Environnement

«Le développement durable» par Alexandre B. Couture (Québec, 2022)

Le développement durable

une approche qu’il faut impérativement mettre aux vidanges

Alexandre B. Couture
Québec, 2022

Texte publié dans Liberté Ouvrière #2

Comment est-ce qu’une approche aussi inefficace que celle du développement durable peut-elle être toujours l’approche largement dominante dans la lutte contre la destruction environnementale ? Il semble qu’un bilan misérable de 30 ans comme approche dominante devrait être plus que suffisant pour la remplacer par une approche pouvant atteindre des résultats à la hauteur des nombreux problèmes environnementaux. Mais non, elle est toujours en place et cet état des faits ne semble pas sur le point de changer. Pourquoi donc ? Cet article tentera de répondre à cette question.

La raison la plus évidente de l’échec de la lutte mondiale aux problématiques environnementales est que son approche, le développement durable, ne remet pas en cause le fondement même de la crise écologique, c’est-à-dire le capitalisme et sa montée en puissance depuis la révolution industrielle. Au contraire, le développement durable stipule qu’un capitalisme vert est possible, même souhaitable, et que le problème n’est qu’une question de volonté. Toutefois, un capitalisme vert ne peut exister puisque le système économique qu’est le capitalisme ne peut survivre sans une croissance économique infinie ( la croissance ne peut toutefois qu’être finie puisque nous sommes, jusqu’à preuve du contraire, limités par les limites planétaires ). La croissance, qu’elle soit capitaliste ou pas, ne peut qu’être destructrice puisqu’elle met une pression énorme sur les écosystèmes par son besoin insatiable de ressources et son inévitable production de déchets, quoiqu’en pensent les partisans du concept de la dématérialisation de l’économie capitaliste ( qui n’est habituellement qu’une délocalisation des industries polluantes vers les pays du tiers-monde ).

Une autre raison de l’incapacité du développement durable à obtenir des résultats positifs dans la lutte à la crise environnementale est qu’il se borne à vanter des agissements individuels très peu significatifs (pensons à la place disproportionnée que prend le discours sur les pailles en plastique) et d’une confiance inébranlable envers la technologie dans la solution environnementale. La solution est pourtant tout autre qu’une addition de petits gestes ou bien d’un espoir envers un miracle technologique, mais repose bel et bien sur des changements drastiques de nos modes de vies basées sur l’accumulation matérielle et sur une redéfinition des besoins humains qui ont été parasités par le marketing capitaliste. Les changements de nos modes de vie ne devront donc pas être des initiatives sur le plan individuel, mais plutôt des choix de sociétés qui auront des effets contraignants sur les comportements contraires à la survie de la communauté biotique planétaire, notamment envers les industries qui ont largement profitées de la destruction environnementale et qui sont largement responsables de la situation actuelle. Pour ce qui est dudit miracle technologique, s’il est réellement possible ( permettez-moi d’en douter fortement ), il ne servira qu’à augmenter la marge de profit d’une minorité, et non à sauver la planète, s’il n’est pas arrimé à une bifurcation radicale des modes de production et de consommation humaine, c’est ainsi que fonctionnent les règles du jeu en économie capitaliste comme l’a démontré le paradoxe de Jevons* il y a plus d’un siècle.

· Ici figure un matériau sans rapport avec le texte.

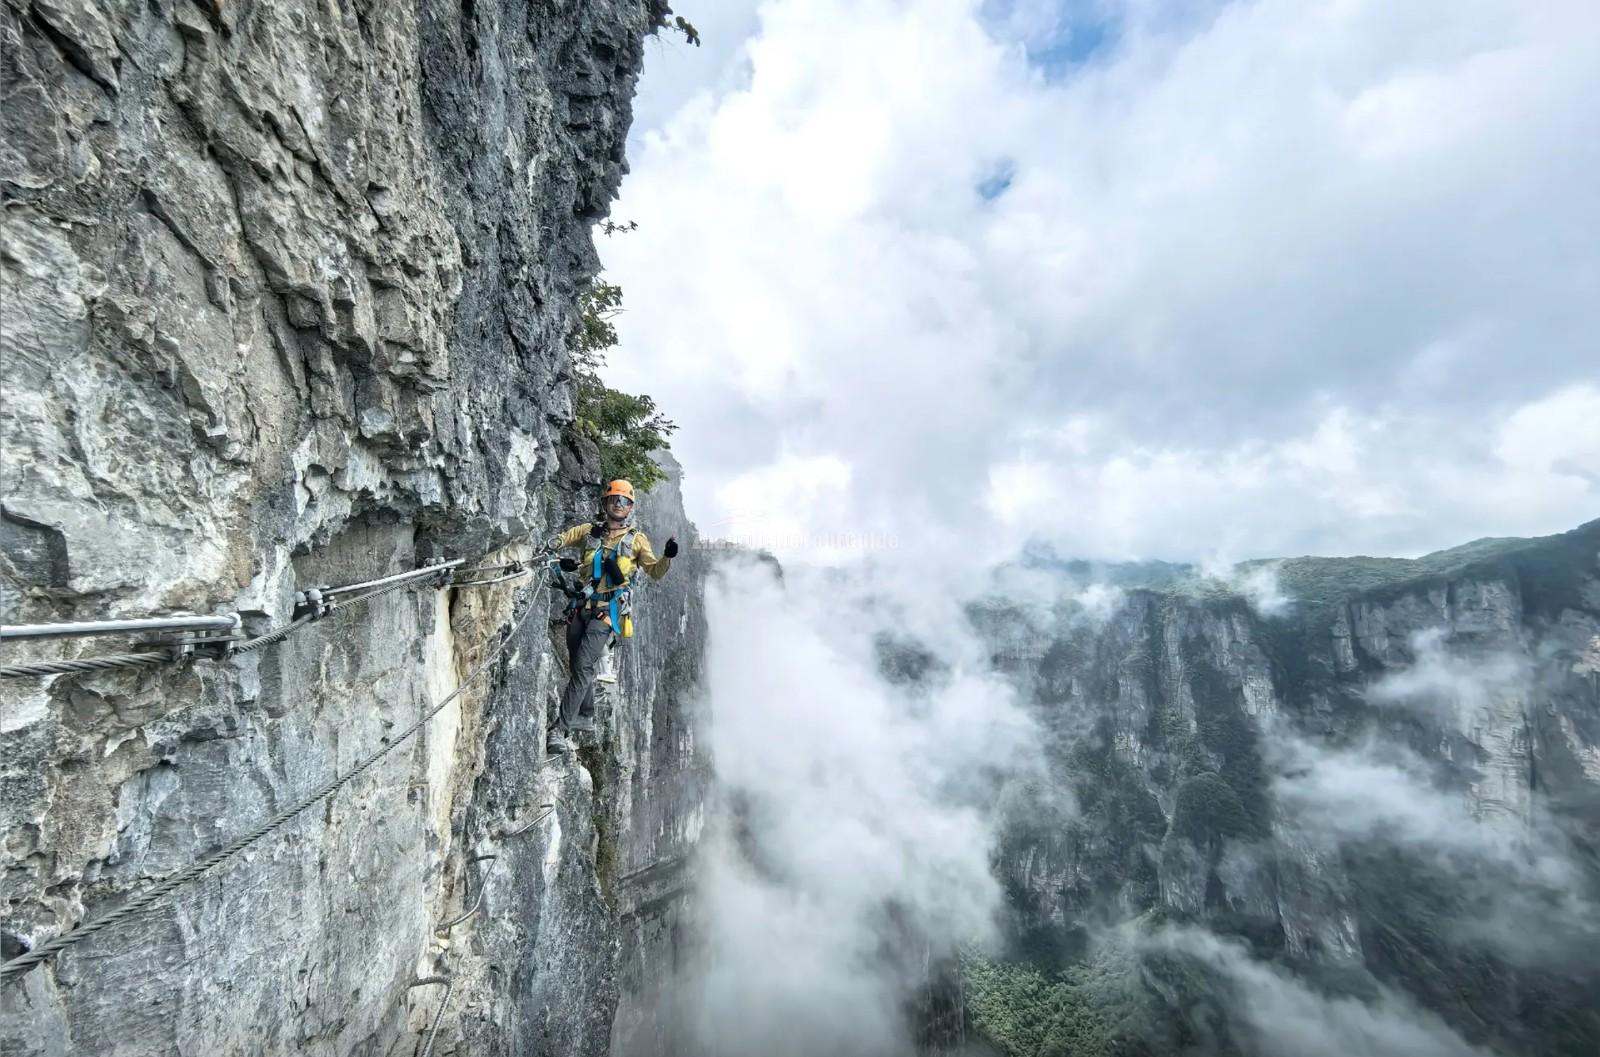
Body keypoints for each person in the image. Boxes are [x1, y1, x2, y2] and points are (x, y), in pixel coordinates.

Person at [544, 479, 678, 752]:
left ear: (631, 507)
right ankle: (586, 714)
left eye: (625, 501)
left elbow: (654, 571)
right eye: (615, 499)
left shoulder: (636, 540)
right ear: (605, 503)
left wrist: (667, 557)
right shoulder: (589, 532)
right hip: (580, 607)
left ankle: (560, 730)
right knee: (577, 667)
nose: (619, 504)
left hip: (608, 612)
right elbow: (564, 538)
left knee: (582, 665)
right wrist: (552, 545)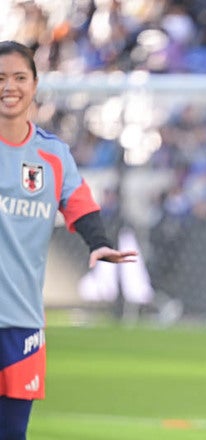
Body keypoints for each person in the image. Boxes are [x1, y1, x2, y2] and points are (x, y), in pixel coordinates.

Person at [0, 40, 137, 439]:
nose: (9, 86)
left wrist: (98, 242)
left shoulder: (53, 155)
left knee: (12, 432)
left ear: (34, 85)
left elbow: (79, 205)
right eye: (1, 78)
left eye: (19, 77)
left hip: (23, 320)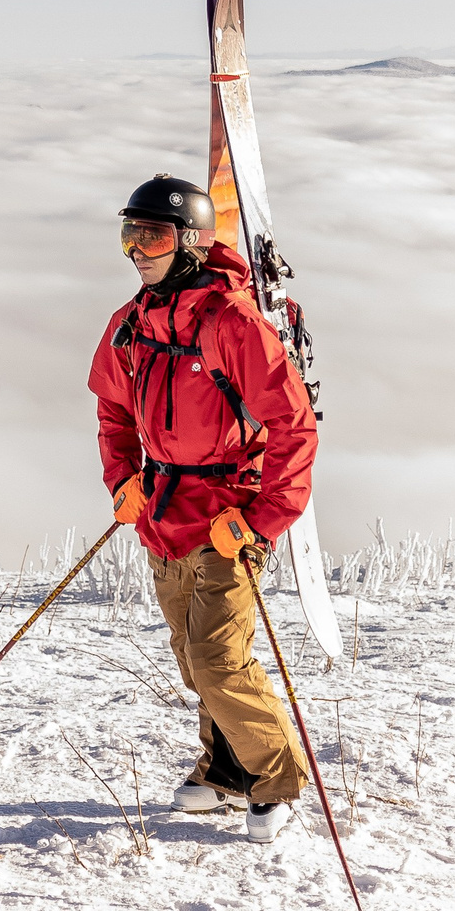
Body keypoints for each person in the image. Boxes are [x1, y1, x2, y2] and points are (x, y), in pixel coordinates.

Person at [88, 174, 320, 843]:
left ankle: (277, 782)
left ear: (189, 243)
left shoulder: (231, 323)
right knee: (195, 661)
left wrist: (258, 519)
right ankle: (226, 770)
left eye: (152, 235)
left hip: (225, 522)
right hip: (163, 515)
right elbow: (111, 407)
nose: (137, 250)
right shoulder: (131, 324)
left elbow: (295, 428)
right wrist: (122, 479)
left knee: (219, 659)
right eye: (128, 234)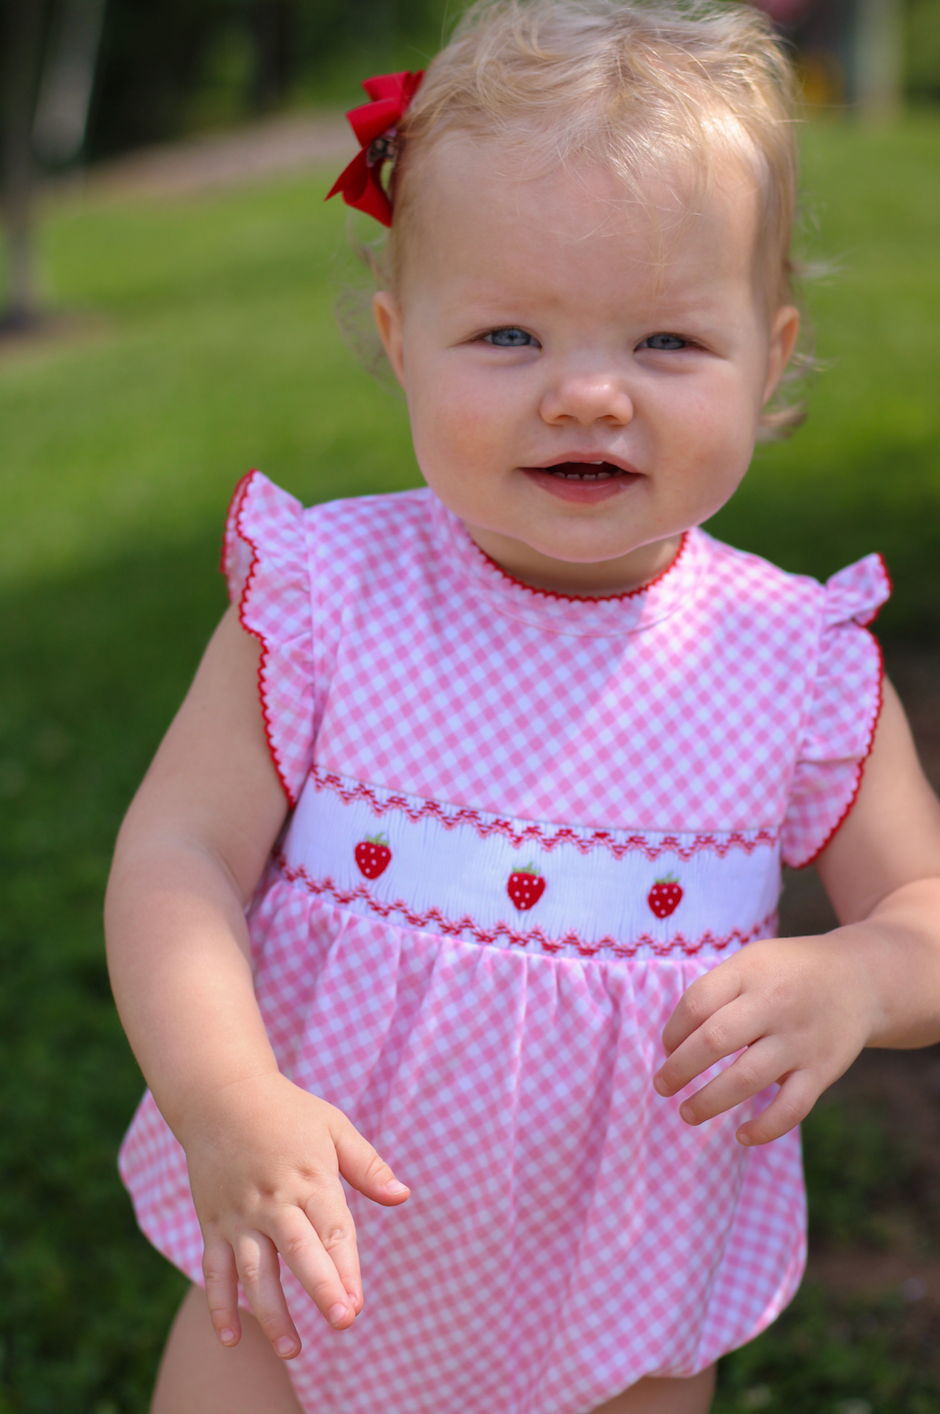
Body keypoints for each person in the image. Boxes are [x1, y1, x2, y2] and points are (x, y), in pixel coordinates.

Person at [105, 2, 940, 1411]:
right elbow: (176, 858)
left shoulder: (788, 657)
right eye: (507, 333)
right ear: (401, 339)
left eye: (669, 341)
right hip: (299, 1272)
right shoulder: (324, 599)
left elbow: (927, 906)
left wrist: (856, 975)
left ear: (771, 347)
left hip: (623, 1301)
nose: (590, 394)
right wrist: (223, 1094)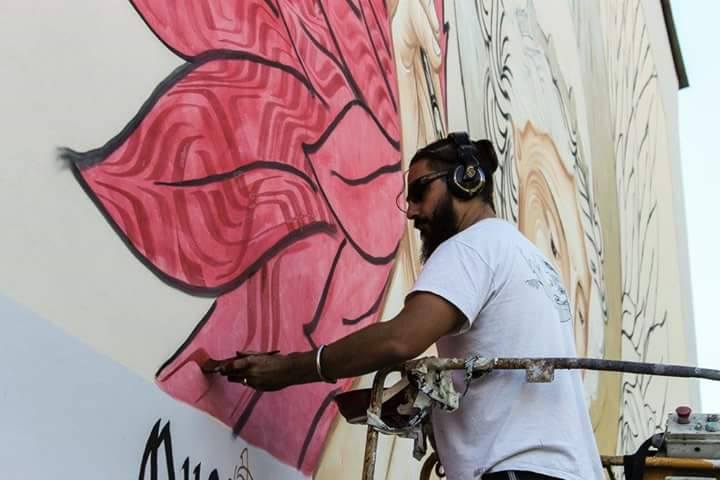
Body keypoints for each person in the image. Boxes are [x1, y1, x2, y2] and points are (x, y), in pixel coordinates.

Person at [219, 133, 603, 480]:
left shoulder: (470, 247)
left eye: (420, 190)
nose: (412, 211)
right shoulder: (526, 255)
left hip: (514, 469)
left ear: (466, 181)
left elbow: (399, 340)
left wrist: (291, 369)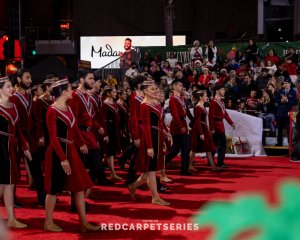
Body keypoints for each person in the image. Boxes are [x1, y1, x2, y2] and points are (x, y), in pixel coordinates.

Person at [44, 79, 100, 232]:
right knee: (53, 190)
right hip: (57, 152)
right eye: (69, 89)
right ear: (63, 92)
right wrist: (62, 159)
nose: (72, 91)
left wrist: (81, 143)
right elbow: (53, 138)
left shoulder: (68, 107)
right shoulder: (52, 110)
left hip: (71, 149)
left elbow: (74, 127)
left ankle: (84, 223)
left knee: (79, 187)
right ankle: (48, 222)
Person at [127, 80, 170, 206]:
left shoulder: (155, 103)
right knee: (151, 170)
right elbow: (146, 127)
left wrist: (166, 133)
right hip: (150, 137)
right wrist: (149, 147)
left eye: (156, 89)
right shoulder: (144, 105)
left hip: (157, 136)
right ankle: (155, 197)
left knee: (150, 171)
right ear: (145, 91)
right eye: (152, 89)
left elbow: (160, 122)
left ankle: (133, 186)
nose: (155, 91)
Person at [11, 69, 46, 206]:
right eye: (27, 77)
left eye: (30, 77)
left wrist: (40, 135)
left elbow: (36, 118)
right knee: (15, 169)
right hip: (17, 136)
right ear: (19, 80)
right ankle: (12, 200)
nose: (30, 80)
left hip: (31, 137)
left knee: (36, 168)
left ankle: (42, 198)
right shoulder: (13, 97)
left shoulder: (31, 97)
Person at [0, 76, 31, 229]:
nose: (11, 89)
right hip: (0, 148)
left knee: (10, 184)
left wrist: (25, 147)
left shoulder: (13, 106)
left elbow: (18, 129)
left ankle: (11, 218)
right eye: (7, 87)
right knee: (2, 184)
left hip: (12, 147)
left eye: (11, 86)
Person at [165, 79, 191, 176]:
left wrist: (192, 119)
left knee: (179, 148)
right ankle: (184, 170)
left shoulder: (182, 98)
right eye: (180, 85)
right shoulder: (173, 99)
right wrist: (180, 126)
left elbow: (186, 110)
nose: (182, 87)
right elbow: (174, 114)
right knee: (181, 148)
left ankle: (165, 162)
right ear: (174, 87)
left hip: (182, 122)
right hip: (177, 125)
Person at [190, 91, 219, 171]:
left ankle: (213, 166)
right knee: (194, 148)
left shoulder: (202, 106)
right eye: (205, 96)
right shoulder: (198, 107)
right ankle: (189, 165)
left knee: (208, 148)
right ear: (200, 97)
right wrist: (201, 133)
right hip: (199, 129)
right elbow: (197, 121)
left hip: (204, 128)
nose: (207, 97)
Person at [209, 85, 235, 167]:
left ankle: (211, 162)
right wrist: (212, 128)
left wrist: (231, 123)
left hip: (220, 124)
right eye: (222, 89)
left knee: (215, 144)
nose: (224, 91)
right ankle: (219, 162)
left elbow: (225, 114)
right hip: (217, 125)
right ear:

L’action environnementale a donc besoin d’une approche qui n’hésite pas à pourfendre les réelles causes du désastre environnemental, en premier lieu le capitalisme, ce que le développement durable ne pourra jamais faire puisqu’il lui est intimement lié. Cette approche pourrait bien être celle de la décroissance ou bien toutes autres approches s’attaquant radicalement au capitalisme et à sa croissance économique. Mettons donc le capitalisme et le développement durable aux vidanges et tournons-nous vers des solutions qui s’attaqueront réellement à la problématique environnementale et du même coup aux autres problèmes liés au capitalisme comme les très nombreuses injustices et systèmes de domination.

*Paradoxe mis de l’avant par l’économiste du 19e siècle William Stanley Jevons qui découvrit que l’amélioration de l’efficacité dans l’utilisation du charbon avait augmenté de façon exponentielle son utilisation au Royaume-Uni et du même coup les conséquences environnementales qui découlent d’une augmentation de son utilisation. Ceci s’explique puisqu’en contexte capitaliste il est logique qu’un gain en efficacité se transforme en augmentation de l’utilisation de ladite ressource puisqu’elle permet d’augmenter la marge de profit, but ultime de tous capitalistes.